3. Joanna Swinnerton, probably in New Haven CT before February 17, 1644/5. She was still living in New Haven as of May 19, 1684.

==Children==
From Mary Norris:

- Bartholomew Allerton. Born Leiden, Holland ca. 1612/13. He moved back to England, marrying (1) Margaret __ and (2) Sarah Fairfax. He had at least four children and died at Bramfield, Suffolk in 1658.
- Remember Allerton. Born Leiden ca. 1614/15. She married Moses Maverick before May 6, 1635, and had seven children. She died in Marblehead between September 12, 1652, and October 22, 1656.
- Mary Allerton. Born Leiden ca. 1616/17. She married Thomas Cushman in Plymouth about 1636 and had eight children. She died, the last of the Mayflower passengers, on November 28, 1699.
- (child) buried at St. Pancras/St. Peters, Leiden February 5, 1620.
- (son) was stillborn aboard Mayflower at Plymouth Harbor December 22, 1620.
From Fear Brewster:
- Sarah Allerton. Born Plymouth ca. 1626/27. Died before 1651.
- Col. Isaac Allerton Jr. Born Plymouth between May 22, 1627 and 1630. He graduated from Harvard in 1650. He married (1) Elizabeth ____ about 1652 and had two children. She died after June 11, 1655. He married (2) Elizabeth (Willoughby) (Oversee) Colclough about 1663 and had three children. He died in Westmoreland County, Virginia about 1702.
He had 21 grandchildren total.

==Burial and will==
Isaac Allerton died in February 1658/9 between the 1st (appeared in court) and 12th (date of inventory). He was buried in February. His first wife Mary is believed to have been buried in an unmarked grave, as with many who died the first winter, in Coles Hill Burial Ground, Plymouth, possibly early in 1621. She is named on the Pilgrim Memorial Tomb on Coles Hill as "Mary, first wife of Isaac Allerton."
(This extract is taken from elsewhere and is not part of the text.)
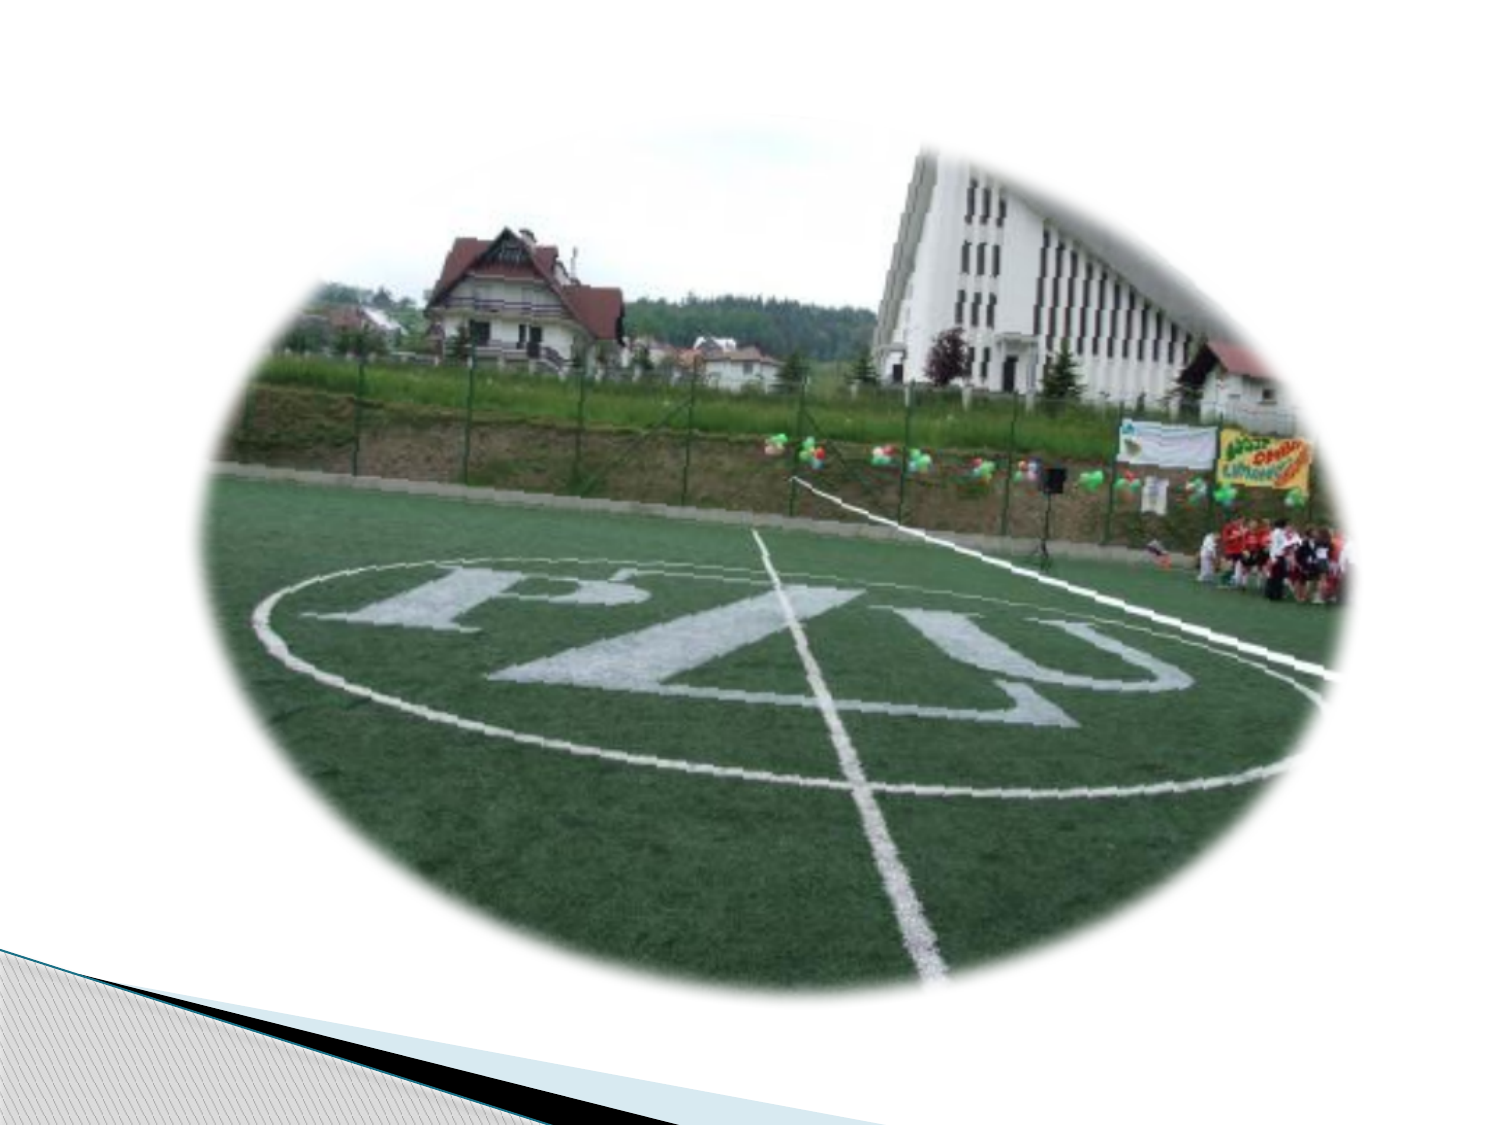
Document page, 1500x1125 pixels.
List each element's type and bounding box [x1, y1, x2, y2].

list [182, 114, 1365, 1009]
The inventory of Isaac Allerton, late of Newhaven, taken 12 Feb. 1658/9 was presented in the New Haven court 5 April 1659, his son Isaac being away at the time. Isaac produced his father's will on 5 July 1659 and was appointed to settle the estate, but he relinquished the trust. The will is little more than memoranda of debts due him and owned by him, but names his wife and son Isaac Allerton as trustees and they were to receive "what is overpluss." It mentions "brother Breuster."

==Assistant on Pearl Street in New Amsterdam – George "Joris" Woolsey==
George "Joris" Woolsey, the progenitor of the Woolsey family in North America, was in the employ of Allerton at his shop on Pearl Street in Manhattan.

==Servant in the company of the Isaac Allerton family on the Mayflower==
John Hooke was about thirteen years old and an apprentice/servant to Isaac Allerton. He was born about 1607 in Norwich, Co. Norfolk to John and Alice (Thompson) Hooke who were married on August 9, 1605 at St Peter Mancroft in Norwich. The Hooke family later moved to Leiden in Holland as members of the Separatist Church.

On January 8, 1619 John was apprenticed to Isaac Allerton who was at the time a Leiden tailor. The apprenticeship was to last for twelve years. On the Mayflower, Bradford referred to him as "a servant boy, John Hooke."

Isaac Allerton's wife Mary and their servant John Hooke both died the first winter in Plymouth.